OREANDA-NEWS. November 19, 2010. The December contract gained USD 1.41 to USD 81.85 after closing lower for four days. Brent crude for January settlement climbed USD 1.77, or 2.1%, to USD 85.05 yesterday.

On Thursday, crude oil rose the most in two weeks as Ireland moved closer to a European Union-led financial bailout, strengthening the euro and boosting commodities. Oil rebounded from a 4-week low as Ireland’s central bank governor said he expects the country to accept financial assistance. Irish Central Bank Governor Patrick Honohan said in an interview yesterday he expects the country to ask the EU and the International Monetary Fund for “tens of billions” of euros to rescue its banks. The dollar fell 0.7% to USD 1.3622 per euro yesterday afternoon in New York, the biggest decline in two weeks. In our opinion the outlook for a solution to the Irish problem is improving, which could mean a stronger euro, a weaker dollar and higher commodities prices, including oil.

OPEC is happy with oil prices above USD 80/bbl, said Mohamed al-Hamli, the oil minister from the United Arab Emirates, while claiming that “there is some sort of stability” with oil at USD 75 to USD 80/bbl.

BNP Paribas raised on Thursday its 2011 forecast for the average US crude oil price to USD 88/bbl, up USD 2 from the bank's previous view, the bank said in a research note.

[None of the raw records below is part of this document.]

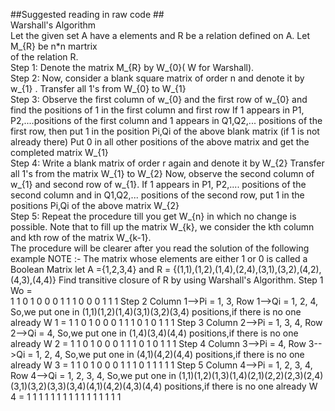 ##Suggested reading in raw code ##
<br>
Warshall's Algorithm
<br>
Let the given set A have a elements and R be a relation defined on A. Let M_{R} be n*n martrix
<br>
of the relation R. 
<br>
Step 1: Denote the matrix M_{R} by W_{0}( W for Warshall).
<br>
Step 2: Now, consider a blank square matrix of order n and denote it by w_{1} . Transfer all 1's
from W_{0} to W_{1}
<br>
Step 3: Observe the first column of w_{0} and the first row of w_{0} and find the positions of 1 in the first column and first row
If 1 appears in P1, P2,....positions of the first column and 1 appears in Q1,Q2,... positions of the first row, then put 1 in the position 
Pi,Qi of the above blank matrix (if 1 is not already there) 
Put 0 in all other positions of the above matrix and get the completed matrix W_{1} 
<br>
Step 4: Write a blank matrix of order r again and denote it by W_{2} Transfer all 1's from the matrix W_{1} to W_{2} 
Now, observe the second column of w_{1} and second row of w_{1}. If 1 appears in P1, P2,.... positions of the second column and in Q1,Q2,... positions of the second row, put 1 in the positions Pi,Qi  of the above matrix W_{2}
<br>
Step 5: Repeat the procedure till you get W_{n} in which no change is possible. Note that to fill up the matrix W_{k}, we consider the kth column and kth row of the matrix W_{k-1}.
<br>
The procedure will be clearer after you read the solution of the following example
NOTE :- The matrix  whose elements are either 1 or 0 is called a Boolean Matrix
let A ={1,2,3,4} and  R = {(1,1),(1,2),(1,4),(2,4),(3,1),(3,2),(4,2),(4,3),(4,4)}
Find transitive closure of R by using Warshall's Algorithm.
Step 1
Wo =  
 1 1 0 1
 0 0 0 1
 1 1 0 0
 0 1 1 1
Step 2
Column 1-->Pi = 1, 3,
Row 1-->Qi = 1, 2, 4,
So,we put one in (1,1)(1,2)(1,4)(3,1)(3,2)(3,4) positions,if 
there is no one already
W 1 =
 1 1 0 1
 0 0 0 1
 1 1 0 1
 0 1 1 1
Step 3
Column 2-->Pi = 1, 3, 4,
Row 2-->Qi = 4,
So,we put one in (1,4)(3,4)(4,4) positions,if there is no one already
W 2 =
 1 1 0 1
 0 0 0 1
 1 1 0 1
 0 1 1 1
Step 4
Column 3-->Pi = 4,
Row 3-->Qi = 1, 2, 4,
So,we put one in (4,1)(4,2)(4,4) positions,if there is no one already
W 3 = 
 1 1 0 1
 0 0 0 1
 1 1 0 1
 1 1 1 1
Step 5
Column 4-->Pi = 1, 2, 3, 4,
Row 4-->Qi = 1, 2, 3, 4,
So,we put one in (1,1)(1,2)(1,3)(1,4)(2,1)(2,2)(2,3)(2,4)(3,1)(3,2)(3,3)(3,4)(4,1)(4,2)(4,3)(4,4) positions,if there is no one already
W 4 =
 1 1 1 1
 1 1 1 1
 1 1 1 1
 1 1 1 1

Moving forward, we expect Ireland to accept a modest debt package from the European Stability Fund with IMF involvement within the next few days. The amount will likely be insufficient to radically improve the country’s debt situation, but will again, as in the case of Greece, probably be enough to prevent extreme market volatility and stabilize the euro, which still means good news for oil as the dollar continues to weaken. All in all, we see Brent and WTI heading back towards the USD 85 mark, with the premium of Brent to NYMEX crude disappearing due to the latter’s improved fundamentals as shown in the recent inventory drawdowns across the board.